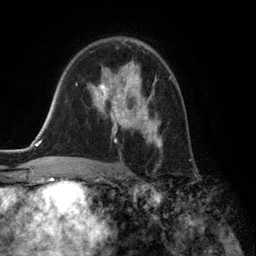
Breast MRI (dynamic contrast-enhanced), one axial slice. Position 87 of 134 along the scan axis. Cropped to one breast. Dynamic contrast-enhanced series, time point 2 of 6 at this slice position (early post-contrast). 3 T. TE 2.8 ms, TR 7.3 ms. 256 × 256 image matrix. Female patient.
Annotated regions visible in this slice (semi-automatically segmented with operator editing):
- enhancing-tissue mask used for the functional tumour volume (all voxels passing the contrast-enhancement thresholds inside the analysis volume; usually the tumour): box from (x=88, y=61) to (x=162, y=148) px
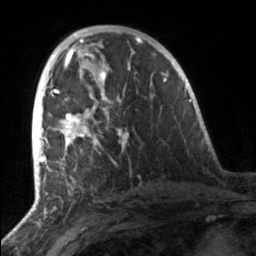
Breast MRI, one axial slice; slice 82 of 160 in the series (ordered by position); cropped to one breast; dynamic contrast-enhanced series, time point 2 of 7 at this slice position (early post-contrast); 3 T; TE 1.7 ms, TR 4.6 ms; 256 × 256 image matrix. Female patient.
Outlined on this slice (semi-automatically segmented with operator editing):
- enhancing-tissue mask used for the functional tumour volume (all voxels passing the contrast-enhancement thresholds inside the analysis volume; usually the tumour): bounding box <50,89,127,151> (left, top, right, bottom; pixels)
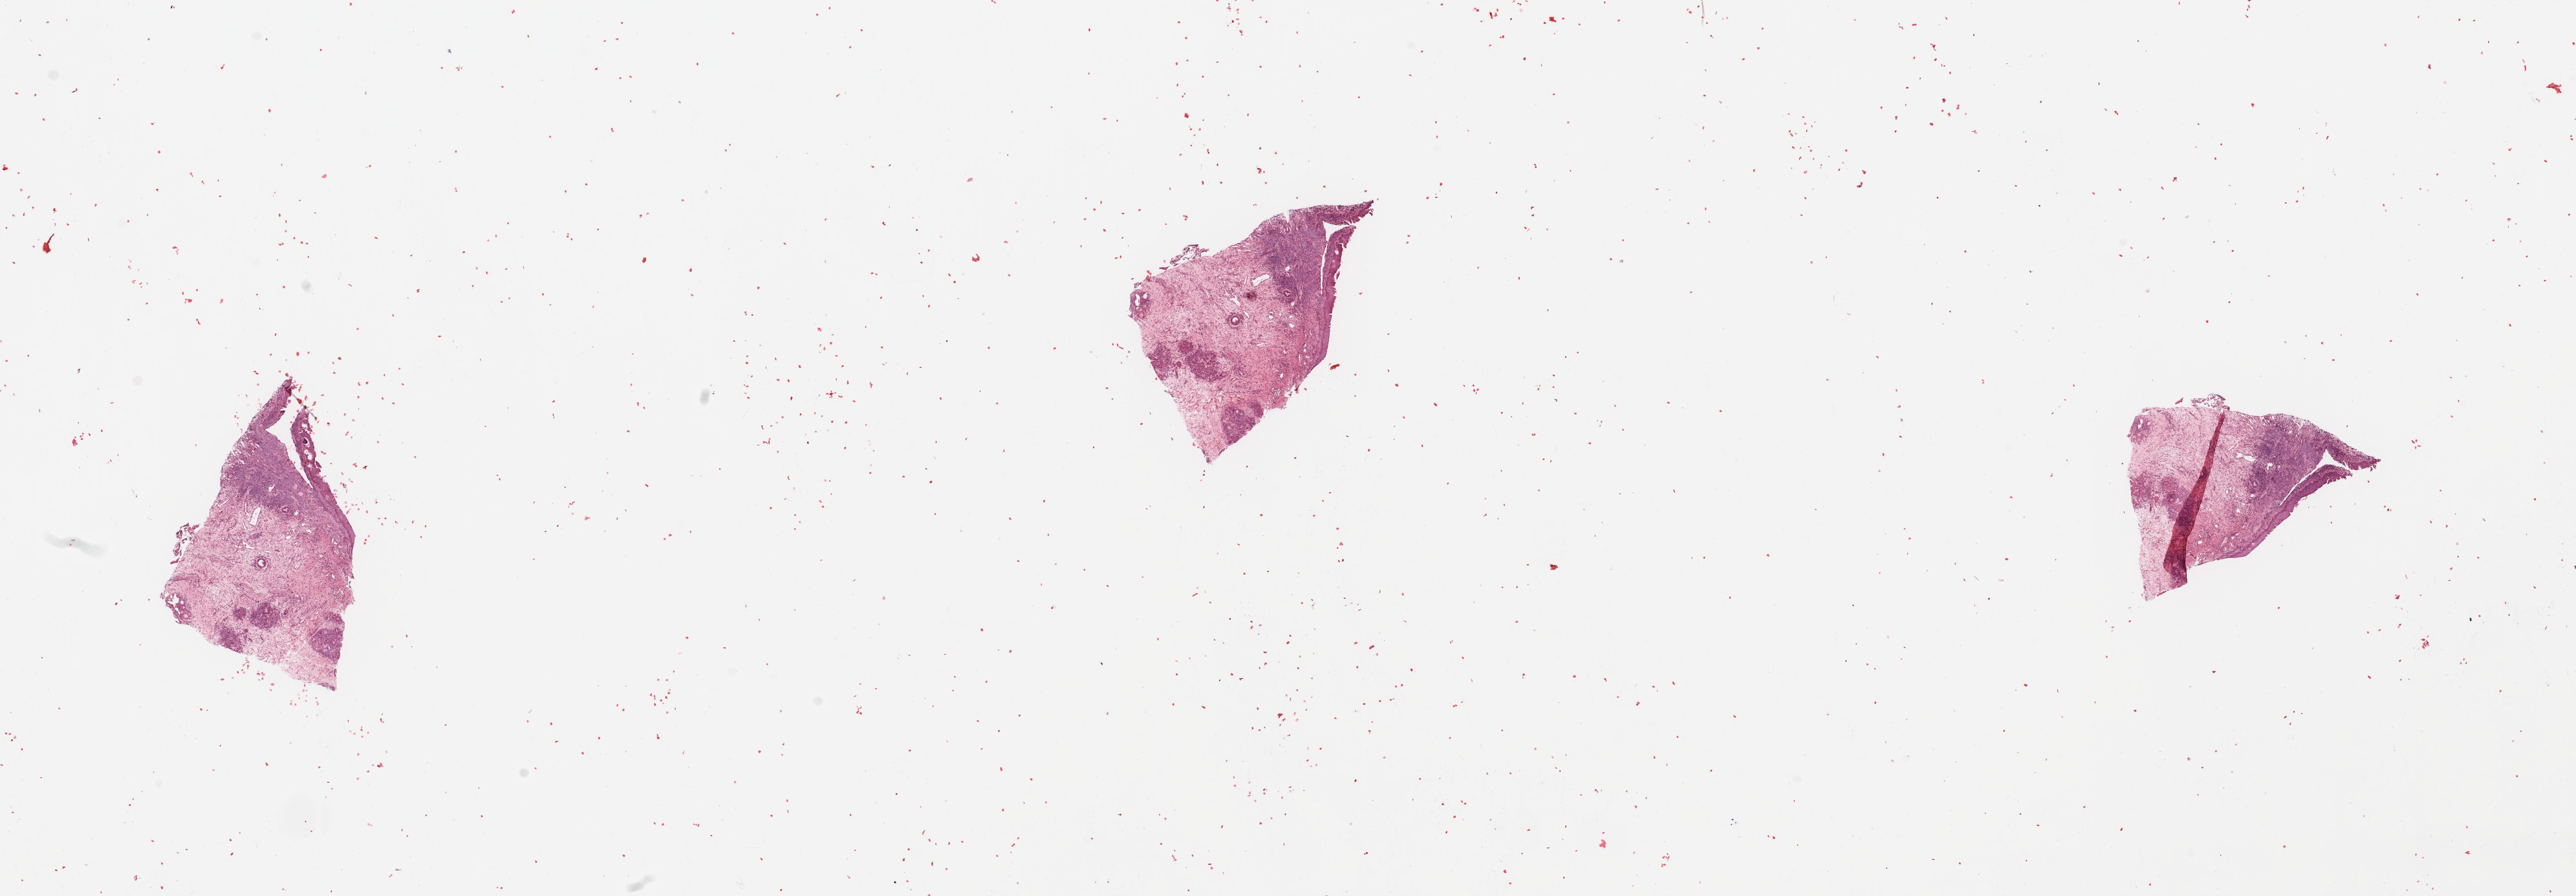
Whole-slide histology image, H&E, shown as a low-resolution overview of the whole scanned area (about 31.5 x 11.0 mm, from a 20x scan); normal (non-tumour) tissue sample, sampled site: larynx. 69-year-old male patient.
This section: normal (non-tumour) tissue from the same patient. Patient diagnosis: Squamous cell carcinoma, NOS (larynx, NOS).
§
§ Task prompt:
Quote exactly the lines from the line that contains "right, bottom; pixels)" through the last line of the listing, please, leaving out all pictures.

§ Answer to the exercise:
- enhancing-tissue mask used for the functional tumour volume (all voxels passing the contrast-enhancement thresholds inside the analysis volume; usually the tumour): bounding box <50,89,127,151> (left, top, right, bottom; pixels)
Whole-slide histology image, H&E, shown as a low-resolution overview of the whole scanned area (about 31.5 x 11.0 mm, from a 20x scan); normal (non-tumour) tissue sample, sampled site: larynx. 69-year-old male patient.
This section: normal (non-tumour) tissue from the same patient. Patient diagnosis: Squamous cell carcinoma, NOS (larynx, NOS).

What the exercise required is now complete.